### Work item
Below is a set of records, and all of them should be retyped exactly, minus the pictures.

### The data
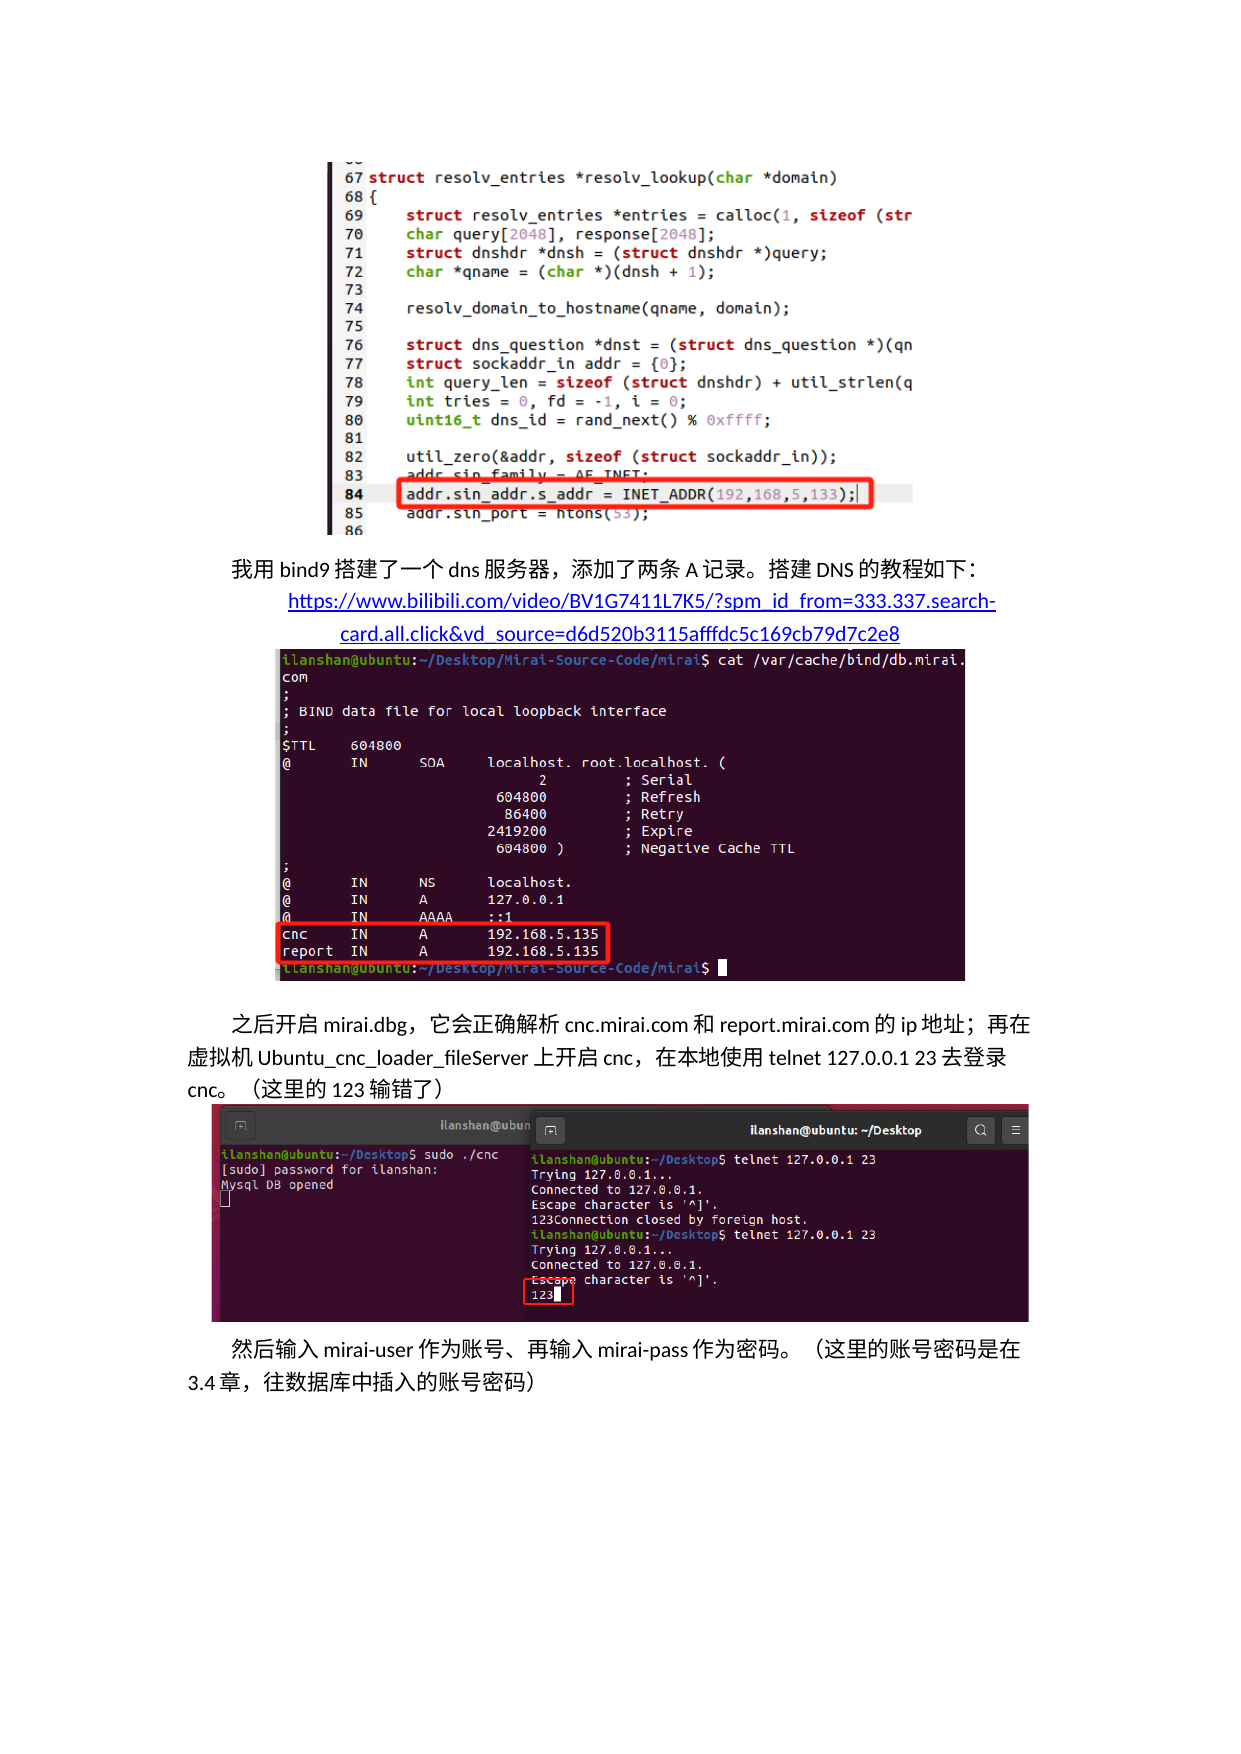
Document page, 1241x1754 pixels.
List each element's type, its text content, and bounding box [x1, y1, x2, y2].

picture [275, 649, 966, 981]
text 然后输入mirai-user作为账号、再输入mirai-pass作为密码。（这里的账号密码是在3.4章，往数据库中插入的账号密码） [187, 1332, 1053, 1397]
picture [211, 1104, 1029, 1322]
text https://www.bilibili.com/video/BV1G7411L7K5/?spm_id_from=333.337.search-card.all.click&vd_source=d6d520b3115afffdc5c169cb79d7c2e8 [187, 584, 1053, 649]
picture [327, 162, 913, 535]
text 之后开启mirai.dbg，它会正确解析cnc.mirai.com和report.mirai.com的ip地址；再在虚拟机Ubuntu_cnc_loader_fileServer上开启cnc，在本地使用telnet 127.0.0.1 23去登录cnc。（这里的123输错了） [187, 1007, 1053, 1104]
text 我用bind9搭建了一个dns服务器，添加了两条A记录。搭建DNS的教程如下： [187, 552, 1053, 584]
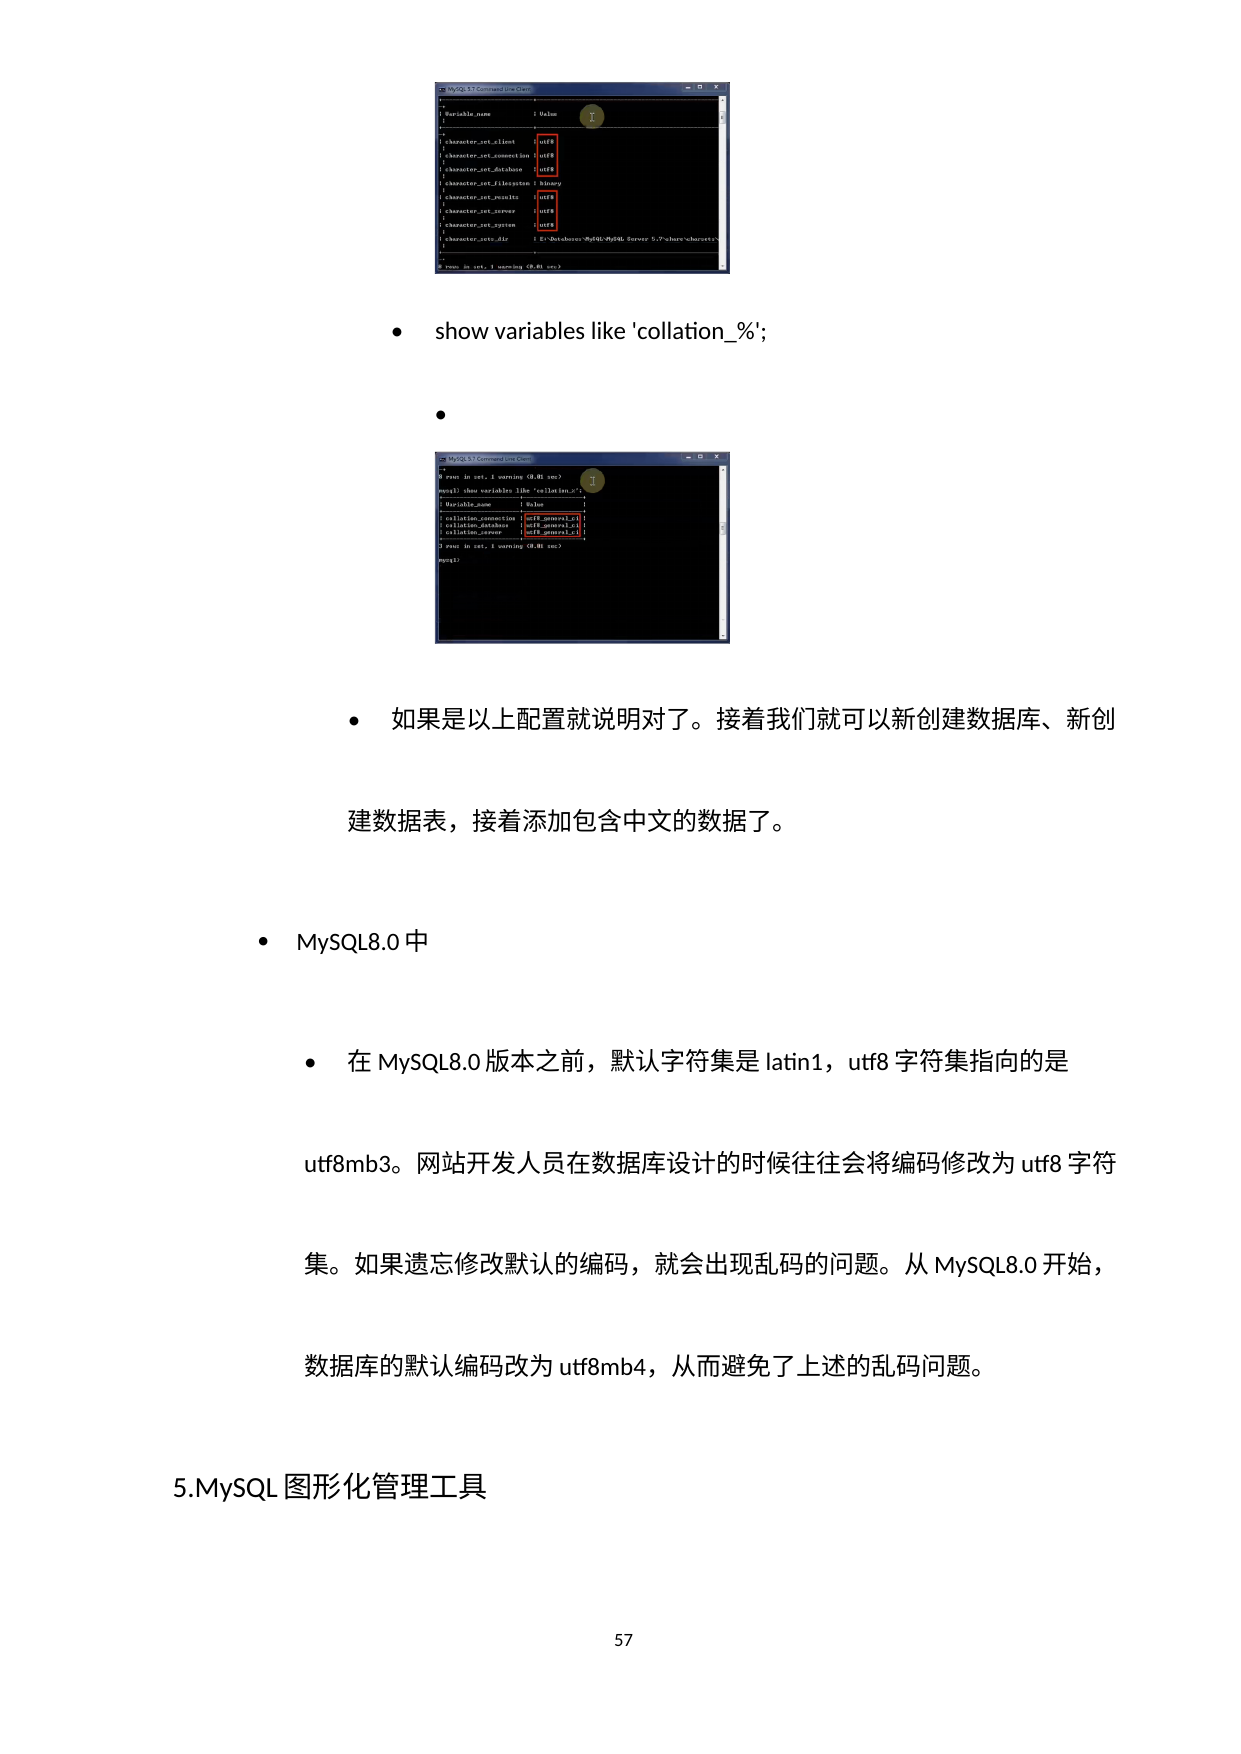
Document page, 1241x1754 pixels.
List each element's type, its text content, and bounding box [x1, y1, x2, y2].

text • 如果是以上配置就说明对了。接着我们就可以新创建数据库、新创建数据表，接着添加包含中文的数据了。 [348, 683, 1118, 853]
picture [434, 81, 730, 274]
picture [434, 451, 730, 644]
text • [434, 397, 1118, 431]
text • 在MySQL8.0版本之前，默认字符集是latin1，utf8字符集指向的是utf8mb3。网站开发人员在数据库设计的时候往往会将编码修改为utf8字符集。如果遗忘修改默认的编码，就会出现乱码的问题。从MySQL8.0开始，数据库的默认编码改为utf8mb4，从而避免了上述的乱码问题。 [304, 1025, 1118, 1399]
subtitle 5.MySQL图形化管理工具 [172, 1451, 1118, 1519]
list MySQL8.0中 [259, 905, 1118, 973]
text • show variables like 'collation_%'; [391, 313, 1118, 347]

### Solution to the exercise
Document page, 1241x1754 pixels.
List each element's type, its text content, and bounding box [x1, y1, x2, y2].

picture [275, 649, 966, 981]
text 然后输入mirai-user作为账号、再输入mirai-pass作为密码。（这里的账号密码是在3.4章，往数据库中插入的账号密码） [187, 1332, 1053, 1397]
picture [211, 1104, 1029, 1322]
text https://www.bilibili.com/video/BV1G7411L7K5/?spm_id_from=333.337.search-card.all.click&vd_source=d6d520b3115afffdc5c169cb79d7c2e8 [187, 584, 1053, 649]
picture [327, 162, 913, 535]
text 之后开启mirai.dbg，它会正确解析cnc.mirai.com和report.mirai.com的ip地址；再在虚拟机Ubuntu_cnc_loader_fileServer上开启cnc，在本地使用telnet 127.0.0.1 23去登录cnc。（这里的123输错了） [187, 1007, 1053, 1104]
text 我用bind9搭建了一个dns服务器，添加了两条A记录。搭建DNS的教程如下： [187, 552, 1053, 584]
Document page, 1241x1754 pixels.
List each element's type, its text content, and bounding box [x1, y1, x2, y2].

text • 如果是以上配置就说明对了。接着我们就可以新创建数据库、新创建数据表，接着添加包含中文的数据了。 [348, 683, 1118, 853]
picture [434, 81, 730, 274]
picture [434, 451, 730, 644]
text • [434, 397, 1118, 431]
text • 在MySQL8.0版本之前，默认字符集是latin1，utf8字符集指向的是utf8mb3。网站开发人员在数据库设计的时候往往会将编码修改为utf8字符集。如果遗忘修改默认的编码，就会出现乱码的问题。从MySQL8.0开始，数据库的默认编码改为utf8mb4，从而避免了上述的乱码问题。 [304, 1025, 1118, 1399]
subtitle 5.MySQL图形化管理工具 [172, 1451, 1118, 1519]
list MySQL8.0中 [259, 905, 1118, 973]
text • show variables like 'collation_%'; [391, 313, 1118, 347]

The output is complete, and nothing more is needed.